▸ Brief: Each record is to be transcribed in full and exactly.

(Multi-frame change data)
-=-=-=-=-
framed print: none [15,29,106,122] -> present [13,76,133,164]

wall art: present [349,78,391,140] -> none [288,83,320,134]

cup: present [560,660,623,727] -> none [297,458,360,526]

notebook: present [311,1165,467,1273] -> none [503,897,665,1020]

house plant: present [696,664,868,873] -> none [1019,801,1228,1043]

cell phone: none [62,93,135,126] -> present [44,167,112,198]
-=-=-=-=-
▸ Answer box:
framed print: none [15,29,106,122] -> present [13,76,133,164]

wall art: present [349,78,391,140] -> none [288,83,320,134]

cup: present [560,660,623,727] -> none [297,458,360,526]

notebook: present [311,1165,467,1273] -> none [503,897,665,1020]

house plant: present [696,664,868,873] -> none [1019,801,1228,1043]

cell phone: none [62,93,135,126] -> present [44,167,112,198]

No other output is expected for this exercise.